> Goal of the exercise: Your task is to repeat exactly the lines below between the line holding "Cooperation between" and the line holding "HALL.MACRO 8/4/2010 10:06 AM", inclusive, and only those.
===== Data under study
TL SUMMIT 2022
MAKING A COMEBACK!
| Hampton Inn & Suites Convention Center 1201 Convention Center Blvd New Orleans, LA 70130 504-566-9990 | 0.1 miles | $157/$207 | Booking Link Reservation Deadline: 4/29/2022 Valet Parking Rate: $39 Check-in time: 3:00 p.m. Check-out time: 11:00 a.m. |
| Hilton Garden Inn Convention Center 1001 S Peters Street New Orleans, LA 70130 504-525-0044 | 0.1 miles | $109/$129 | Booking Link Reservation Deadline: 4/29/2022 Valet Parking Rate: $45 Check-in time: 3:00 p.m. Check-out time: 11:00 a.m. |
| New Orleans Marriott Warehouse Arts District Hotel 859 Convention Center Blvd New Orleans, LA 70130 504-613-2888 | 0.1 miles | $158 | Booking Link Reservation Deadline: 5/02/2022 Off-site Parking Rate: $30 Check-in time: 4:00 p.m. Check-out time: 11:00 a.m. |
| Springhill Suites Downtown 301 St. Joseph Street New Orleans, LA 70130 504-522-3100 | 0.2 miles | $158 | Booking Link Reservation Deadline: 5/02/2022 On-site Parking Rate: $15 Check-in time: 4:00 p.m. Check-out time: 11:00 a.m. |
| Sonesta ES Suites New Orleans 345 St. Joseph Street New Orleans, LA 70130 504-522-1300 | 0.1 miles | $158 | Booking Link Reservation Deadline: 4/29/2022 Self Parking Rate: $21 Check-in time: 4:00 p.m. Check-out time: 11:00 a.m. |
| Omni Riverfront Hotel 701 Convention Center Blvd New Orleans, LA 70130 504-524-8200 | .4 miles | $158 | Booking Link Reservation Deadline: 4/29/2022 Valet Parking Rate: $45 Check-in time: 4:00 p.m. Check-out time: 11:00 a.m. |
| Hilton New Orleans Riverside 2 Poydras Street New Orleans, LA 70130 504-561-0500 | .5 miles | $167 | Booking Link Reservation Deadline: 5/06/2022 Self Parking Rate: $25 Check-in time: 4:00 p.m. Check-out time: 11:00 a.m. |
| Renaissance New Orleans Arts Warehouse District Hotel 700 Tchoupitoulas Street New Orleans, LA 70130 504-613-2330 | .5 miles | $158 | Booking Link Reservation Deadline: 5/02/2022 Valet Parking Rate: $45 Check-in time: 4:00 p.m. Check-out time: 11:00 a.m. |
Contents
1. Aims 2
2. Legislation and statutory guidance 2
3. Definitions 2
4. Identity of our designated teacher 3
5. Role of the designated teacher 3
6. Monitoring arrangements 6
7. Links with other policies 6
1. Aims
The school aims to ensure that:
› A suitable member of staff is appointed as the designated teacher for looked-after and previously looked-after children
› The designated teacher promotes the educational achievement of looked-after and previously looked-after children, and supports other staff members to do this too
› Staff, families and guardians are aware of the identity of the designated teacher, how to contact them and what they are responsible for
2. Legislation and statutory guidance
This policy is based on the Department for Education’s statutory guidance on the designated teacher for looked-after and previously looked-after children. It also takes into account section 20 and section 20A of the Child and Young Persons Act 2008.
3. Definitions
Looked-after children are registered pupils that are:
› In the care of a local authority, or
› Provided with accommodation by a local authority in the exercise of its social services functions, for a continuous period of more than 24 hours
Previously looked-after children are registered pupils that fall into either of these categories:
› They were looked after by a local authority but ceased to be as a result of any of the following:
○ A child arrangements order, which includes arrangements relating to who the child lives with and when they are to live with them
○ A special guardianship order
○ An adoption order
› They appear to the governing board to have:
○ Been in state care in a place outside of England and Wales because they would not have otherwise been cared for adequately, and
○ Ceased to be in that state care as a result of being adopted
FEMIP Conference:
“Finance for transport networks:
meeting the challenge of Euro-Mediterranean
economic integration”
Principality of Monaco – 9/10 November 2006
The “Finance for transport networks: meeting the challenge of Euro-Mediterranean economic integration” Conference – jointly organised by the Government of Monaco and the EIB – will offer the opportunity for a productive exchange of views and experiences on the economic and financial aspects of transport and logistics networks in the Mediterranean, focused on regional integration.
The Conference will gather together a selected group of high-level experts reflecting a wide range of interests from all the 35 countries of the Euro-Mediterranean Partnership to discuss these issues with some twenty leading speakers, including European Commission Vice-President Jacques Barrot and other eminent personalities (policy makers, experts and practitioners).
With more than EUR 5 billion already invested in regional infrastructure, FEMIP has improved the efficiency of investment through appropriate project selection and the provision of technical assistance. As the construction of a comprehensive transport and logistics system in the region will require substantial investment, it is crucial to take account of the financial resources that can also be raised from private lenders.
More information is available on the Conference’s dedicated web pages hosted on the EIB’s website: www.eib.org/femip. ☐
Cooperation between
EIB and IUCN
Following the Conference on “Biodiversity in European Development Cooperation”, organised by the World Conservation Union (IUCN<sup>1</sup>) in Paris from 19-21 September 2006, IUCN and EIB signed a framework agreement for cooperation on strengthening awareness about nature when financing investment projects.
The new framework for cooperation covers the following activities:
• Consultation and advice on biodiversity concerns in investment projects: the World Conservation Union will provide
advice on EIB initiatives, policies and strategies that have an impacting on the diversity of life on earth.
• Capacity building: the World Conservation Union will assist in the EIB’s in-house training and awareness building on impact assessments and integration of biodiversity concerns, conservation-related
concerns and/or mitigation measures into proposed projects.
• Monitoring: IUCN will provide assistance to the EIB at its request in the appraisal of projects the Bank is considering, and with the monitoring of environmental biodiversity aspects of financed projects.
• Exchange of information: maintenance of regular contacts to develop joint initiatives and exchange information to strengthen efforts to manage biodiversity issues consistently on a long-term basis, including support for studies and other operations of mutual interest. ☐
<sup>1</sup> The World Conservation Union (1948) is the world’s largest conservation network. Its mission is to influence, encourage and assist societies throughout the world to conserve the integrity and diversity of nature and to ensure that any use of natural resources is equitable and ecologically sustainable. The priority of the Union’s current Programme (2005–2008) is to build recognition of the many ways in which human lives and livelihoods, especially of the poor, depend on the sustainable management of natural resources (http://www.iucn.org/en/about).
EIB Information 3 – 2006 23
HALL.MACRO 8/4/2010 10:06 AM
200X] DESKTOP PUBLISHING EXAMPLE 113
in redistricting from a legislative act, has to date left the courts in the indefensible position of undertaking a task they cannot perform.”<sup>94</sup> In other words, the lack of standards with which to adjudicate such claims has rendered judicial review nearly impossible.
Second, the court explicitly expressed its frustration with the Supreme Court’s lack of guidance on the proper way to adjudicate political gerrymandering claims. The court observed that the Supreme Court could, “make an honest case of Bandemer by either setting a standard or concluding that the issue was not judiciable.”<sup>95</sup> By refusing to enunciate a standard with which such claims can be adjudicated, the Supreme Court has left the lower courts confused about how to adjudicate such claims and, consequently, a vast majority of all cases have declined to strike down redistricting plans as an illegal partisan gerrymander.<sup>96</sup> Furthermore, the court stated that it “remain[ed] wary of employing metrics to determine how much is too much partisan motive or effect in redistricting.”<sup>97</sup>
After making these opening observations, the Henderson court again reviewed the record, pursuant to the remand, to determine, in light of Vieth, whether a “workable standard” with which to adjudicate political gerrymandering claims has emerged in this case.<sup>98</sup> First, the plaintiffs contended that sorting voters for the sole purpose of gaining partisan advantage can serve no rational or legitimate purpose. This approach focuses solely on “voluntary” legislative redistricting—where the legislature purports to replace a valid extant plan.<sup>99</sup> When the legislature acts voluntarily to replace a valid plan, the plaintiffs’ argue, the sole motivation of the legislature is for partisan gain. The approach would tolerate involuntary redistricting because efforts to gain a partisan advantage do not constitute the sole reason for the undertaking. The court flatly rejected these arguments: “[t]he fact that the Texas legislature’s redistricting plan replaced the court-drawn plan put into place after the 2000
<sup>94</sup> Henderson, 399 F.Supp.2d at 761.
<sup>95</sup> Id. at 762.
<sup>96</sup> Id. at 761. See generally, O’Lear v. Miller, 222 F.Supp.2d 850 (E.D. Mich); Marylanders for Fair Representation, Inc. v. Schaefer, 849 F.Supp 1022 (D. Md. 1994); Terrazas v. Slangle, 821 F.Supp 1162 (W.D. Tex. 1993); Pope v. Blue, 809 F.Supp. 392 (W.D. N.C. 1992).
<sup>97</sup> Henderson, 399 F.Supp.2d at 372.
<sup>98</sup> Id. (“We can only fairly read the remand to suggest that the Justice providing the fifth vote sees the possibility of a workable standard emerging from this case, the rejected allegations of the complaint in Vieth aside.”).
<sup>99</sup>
==========
> Your solution:
Cooperation between
EIB and IUCN
Following the Conference on “Biodiversity in European Development Cooperation”, organised by the World Conservation Union (IUCN<sup>1</sup>) in Paris from 19-21 September 2006, IUCN and EIB signed a framework agreement for cooperation on strengthening awareness about nature when financing investment projects.
The new framework for cooperation covers the following activities:
• Consultation and advice on biodiversity concerns in investment projects: the World Conservation Union will provide
advice on EIB initiatives, policies and strategies that have an impacting on the diversity of life on earth.
• Capacity building: the World Conservation Union will assist in the EIB’s in-house training and awareness building on impact assessments and integration of biodiversity concerns, conservation-related
concerns and/or mitigation measures into proposed projects.
• Monitoring: IUCN will provide assistance to the EIB at its request in the appraisal of projects the Bank is considering, and with the monitoring of environmental biodiversity aspects of financed projects.
• Exchange of information: maintenance of regular contacts to develop joint initiatives and exchange information to strengthen efforts to manage biodiversity issues consistently on a long-term basis, including support for studies and other operations of mutual interest. ☐
<sup>1</sup> The World Conservation Union (1948) is the world’s largest conservation network. Its mission is to influence, encourage and assist societies throughout the world to conserve the integrity and diversity of nature and to ensure that any use of natural resources is equitable and ecologically sustainable. The priority of the Union’s current Programme (2005–2008) is to build recognition of the many ways in which human lives and livelihoods, especially of the poor, depend on the sustainable management of natural resources (http://www.iucn.org/en/about).
EIB Information 3 – 2006 23
HALL.MACRO 8/4/2010 10:06 AM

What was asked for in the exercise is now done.